- **Document passage**
** Begin **

In the New Pipeline window, enter a pipeline title and optional description, and select where you want the pipeline to run:

Data Collector - Select to design a standalone or cluster execution mode pipeline that runs on Data Collector.
Data Collector Edge - Select to design an edge execution mode pipeline that runs on Data Collector Edge.

Then, specify how you want to develop the pipeline:

Blank pipeline - Select to create a pipeline from scratch.
Pipeline template - Select to use a template as a basis for the pipeline.

Click Save.

The pipeline canvas displays the pipeline title, the generated pipeline ID, and an error icon. The error icon indicates that you need to configure error handling for the pipeline. The Properties panel displays the pipeline properties.

In the Properties panel, on the General tab, configure the following properties:

Pipeline Property	Description
Title	Title of the pipeline. Pipeline Designer uses the alphanumeric characters entered for the pipeline title as a prefix for the generated pipeline ID. For example, if you enter “My Pipeline *&%&^^ 123” as the pipeline title, then the pipeline ID has the following value: MyPipeline123tad9f592-5f02-4695-bb10-127b2e41561c. You can edit the pipeline title. However, because the pipeline ID is used to identify the pipeline, any changes to the pipeline title are not reflected in the pipeline ID.
Description	Optional description of the pipeline.
Labels	Optional labels to assign to the pipeline. Use labels to group similar pipelines. For example, you might want to group pipelines by database schema or by the test or production environment. You can use nested labels to create a hierarchy of pipeline groupings. Enter nested labels using the following format: <label1>/<label2>/<label3> For example, you might want to group pipelines in the test environment by the origin system. You add the labels Test/HDFS and Test/Elasticsearch to the appropriate pipelines.
Execution Mode	Execution mode of the pipeline: Standalone - A single Data Collector process runs the pipeline. Cluster Batch - Data Collector spawns additional workers as needed to process data in HDFS or MapR. Processes all available data and then stops the pipeline. Cluster Yarn Streaming - Data Collector spawns additional workers as needed to process data, by default. You can limit the number of workers with the Worker Count cluster property. And you can use the Extra Spark Configuration property to pass Spark configurations to the spark-submit script. Use to stream data from a Kafka or MapR cluster that uses Spark Streaming on YARN. Cluster Mesos Streaming - Data Collector spawns additional workers as needed to process data. Use to stream data from a Kafka cluster that uses Spark Streaming on Mesos. Edge - A single Data Collector Edge (SDC Edge) process runs the pipeline on an edge device.
Data Collector Edge URL	Used only for edge pipelines designed in Data Collector and then published directly to and managed on an SDC Edge that is not registered with Control Hub. You can leave the default value for edge pipelines designed in Pipeline Designer.
Delivery Guarantee	Determines how Data Collector handles data after an unexpected event causes the pipeline to stop running: At Least Once - Ensures all data is processed and written to the destination. Might result in duplicate rows. At Most Once - Ensures that data is not reprocessed to prevent writing duplicate data to the destination. Might result in missing rows. Default is At Least Once.

** End **

- **Dataset content**
** Begin **

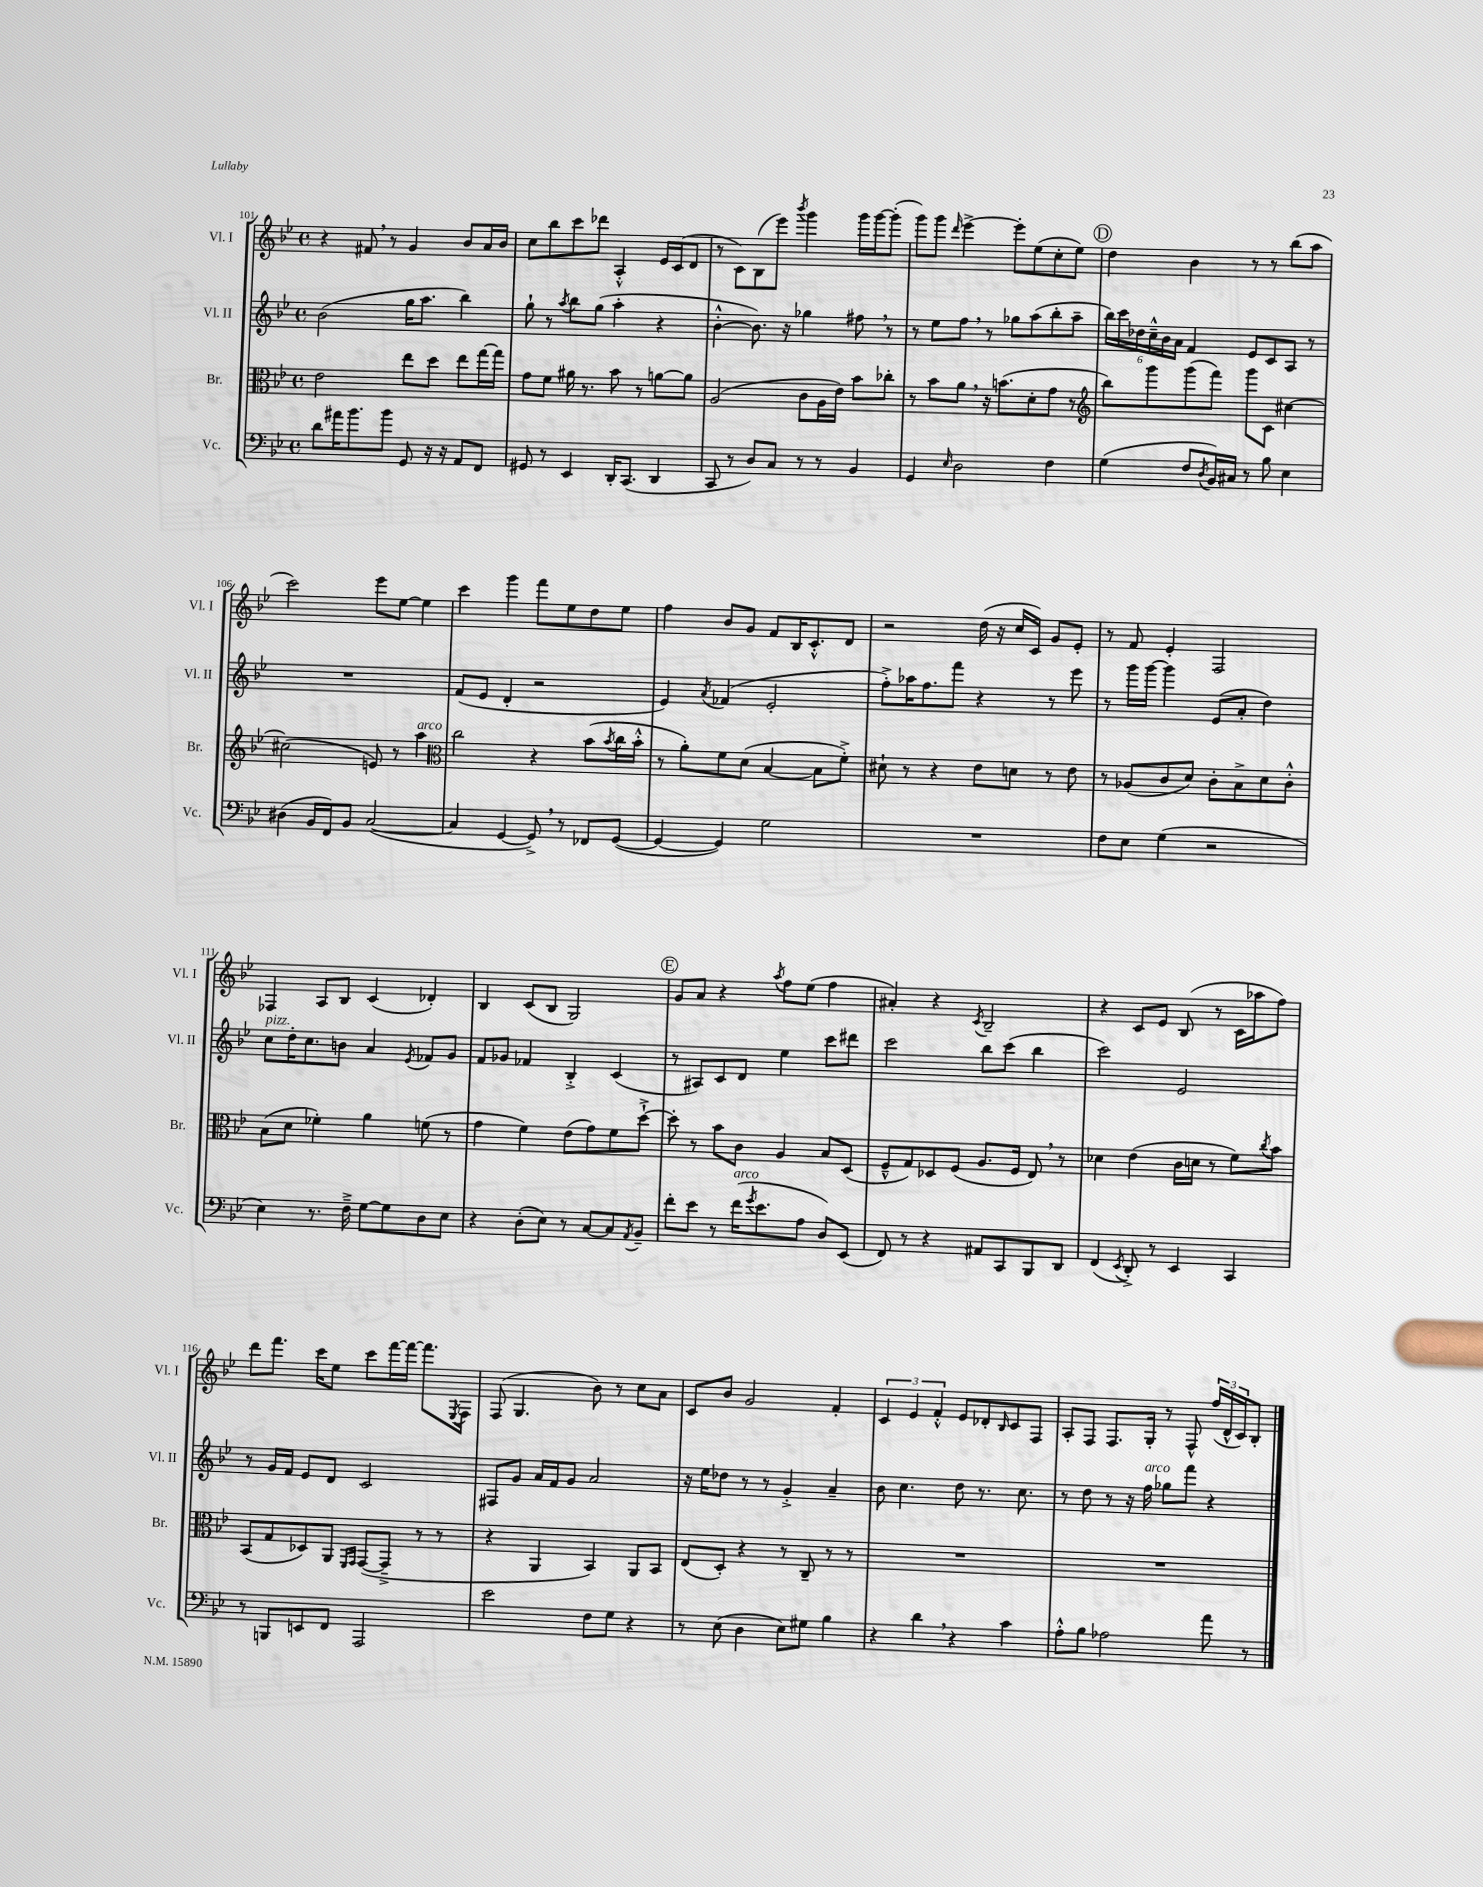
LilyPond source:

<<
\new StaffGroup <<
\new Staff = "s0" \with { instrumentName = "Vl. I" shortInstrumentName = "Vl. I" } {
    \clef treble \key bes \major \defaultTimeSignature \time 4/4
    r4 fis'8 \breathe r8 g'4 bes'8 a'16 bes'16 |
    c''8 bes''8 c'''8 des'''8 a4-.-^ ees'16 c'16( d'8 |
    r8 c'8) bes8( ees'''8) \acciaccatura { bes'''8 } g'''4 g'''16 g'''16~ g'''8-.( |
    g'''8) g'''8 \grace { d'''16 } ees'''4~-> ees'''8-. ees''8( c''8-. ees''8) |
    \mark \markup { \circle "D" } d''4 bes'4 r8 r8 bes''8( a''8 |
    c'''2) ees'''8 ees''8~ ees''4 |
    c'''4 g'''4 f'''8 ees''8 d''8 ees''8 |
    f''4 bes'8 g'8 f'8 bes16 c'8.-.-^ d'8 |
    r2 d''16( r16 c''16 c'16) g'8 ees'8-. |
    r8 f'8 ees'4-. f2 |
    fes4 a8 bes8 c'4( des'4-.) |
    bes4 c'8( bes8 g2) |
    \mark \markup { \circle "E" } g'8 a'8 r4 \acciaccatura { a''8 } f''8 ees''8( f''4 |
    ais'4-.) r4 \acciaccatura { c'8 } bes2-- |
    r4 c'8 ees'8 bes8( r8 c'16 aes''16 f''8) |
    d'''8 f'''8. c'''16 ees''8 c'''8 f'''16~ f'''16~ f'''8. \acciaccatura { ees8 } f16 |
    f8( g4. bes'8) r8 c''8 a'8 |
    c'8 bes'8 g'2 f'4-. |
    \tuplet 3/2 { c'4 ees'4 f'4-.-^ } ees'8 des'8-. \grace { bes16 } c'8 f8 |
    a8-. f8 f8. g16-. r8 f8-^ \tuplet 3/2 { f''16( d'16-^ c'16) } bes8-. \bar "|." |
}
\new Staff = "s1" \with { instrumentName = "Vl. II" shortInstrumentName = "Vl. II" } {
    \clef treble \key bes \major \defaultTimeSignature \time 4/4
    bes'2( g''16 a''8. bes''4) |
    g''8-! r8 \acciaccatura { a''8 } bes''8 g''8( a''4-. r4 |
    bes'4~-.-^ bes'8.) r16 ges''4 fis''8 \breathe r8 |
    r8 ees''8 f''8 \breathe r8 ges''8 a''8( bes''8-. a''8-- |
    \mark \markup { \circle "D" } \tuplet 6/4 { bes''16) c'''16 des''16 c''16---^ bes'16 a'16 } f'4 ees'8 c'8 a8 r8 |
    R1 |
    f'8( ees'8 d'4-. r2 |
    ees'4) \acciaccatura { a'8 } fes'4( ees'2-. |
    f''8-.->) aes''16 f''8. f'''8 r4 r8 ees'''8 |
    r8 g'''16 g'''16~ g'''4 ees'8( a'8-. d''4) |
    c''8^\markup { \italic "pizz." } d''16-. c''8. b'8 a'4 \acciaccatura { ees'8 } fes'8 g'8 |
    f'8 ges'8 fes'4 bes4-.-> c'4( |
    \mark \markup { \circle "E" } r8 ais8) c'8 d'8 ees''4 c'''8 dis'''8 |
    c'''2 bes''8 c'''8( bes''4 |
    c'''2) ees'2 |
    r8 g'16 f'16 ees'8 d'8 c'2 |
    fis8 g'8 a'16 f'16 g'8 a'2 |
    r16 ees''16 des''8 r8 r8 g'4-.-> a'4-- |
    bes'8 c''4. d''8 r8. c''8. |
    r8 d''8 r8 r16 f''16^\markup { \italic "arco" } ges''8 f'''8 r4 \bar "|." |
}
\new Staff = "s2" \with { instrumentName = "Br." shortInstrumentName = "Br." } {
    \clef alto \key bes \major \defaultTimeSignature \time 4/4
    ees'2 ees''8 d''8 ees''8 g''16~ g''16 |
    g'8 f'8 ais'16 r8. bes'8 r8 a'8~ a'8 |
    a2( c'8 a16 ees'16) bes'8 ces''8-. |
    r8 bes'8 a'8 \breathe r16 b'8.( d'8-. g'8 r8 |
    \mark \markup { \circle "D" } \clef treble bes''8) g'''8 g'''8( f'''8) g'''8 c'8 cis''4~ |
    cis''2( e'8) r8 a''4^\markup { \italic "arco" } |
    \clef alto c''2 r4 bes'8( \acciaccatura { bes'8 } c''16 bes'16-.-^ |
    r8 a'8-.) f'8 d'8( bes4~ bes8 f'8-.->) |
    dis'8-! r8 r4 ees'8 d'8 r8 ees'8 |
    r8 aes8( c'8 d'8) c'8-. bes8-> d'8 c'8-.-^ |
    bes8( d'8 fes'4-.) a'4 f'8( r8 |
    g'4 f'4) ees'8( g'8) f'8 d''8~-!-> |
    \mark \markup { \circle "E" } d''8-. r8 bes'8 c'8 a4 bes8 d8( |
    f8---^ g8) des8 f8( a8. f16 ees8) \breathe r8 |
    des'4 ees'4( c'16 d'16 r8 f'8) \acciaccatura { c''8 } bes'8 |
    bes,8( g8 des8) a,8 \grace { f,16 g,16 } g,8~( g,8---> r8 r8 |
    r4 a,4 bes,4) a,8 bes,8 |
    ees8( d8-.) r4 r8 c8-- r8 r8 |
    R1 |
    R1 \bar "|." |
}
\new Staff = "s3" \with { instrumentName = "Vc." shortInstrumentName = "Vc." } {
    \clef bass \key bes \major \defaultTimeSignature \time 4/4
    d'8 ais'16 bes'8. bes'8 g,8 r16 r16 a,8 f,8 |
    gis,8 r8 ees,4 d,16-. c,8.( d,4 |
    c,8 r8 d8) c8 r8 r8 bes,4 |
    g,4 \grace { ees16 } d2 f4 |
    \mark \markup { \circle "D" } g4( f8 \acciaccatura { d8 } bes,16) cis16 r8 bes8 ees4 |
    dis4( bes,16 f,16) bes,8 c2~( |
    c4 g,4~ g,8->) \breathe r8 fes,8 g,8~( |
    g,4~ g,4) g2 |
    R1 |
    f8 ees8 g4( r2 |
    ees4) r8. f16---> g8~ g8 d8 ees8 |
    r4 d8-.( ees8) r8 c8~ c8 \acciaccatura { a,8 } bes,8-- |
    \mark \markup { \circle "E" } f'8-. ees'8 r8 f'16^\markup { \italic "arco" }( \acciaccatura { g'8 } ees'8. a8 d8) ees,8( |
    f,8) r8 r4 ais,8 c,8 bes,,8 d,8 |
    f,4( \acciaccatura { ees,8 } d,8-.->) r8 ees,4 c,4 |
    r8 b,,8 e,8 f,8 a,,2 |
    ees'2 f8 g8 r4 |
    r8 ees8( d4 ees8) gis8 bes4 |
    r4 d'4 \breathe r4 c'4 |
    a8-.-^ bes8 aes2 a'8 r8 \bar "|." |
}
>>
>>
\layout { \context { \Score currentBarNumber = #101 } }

** End **

- **What to work on**
In the pipeline setup text, what is the default Delivery Guarantee?

- **Expected output**
At Least Once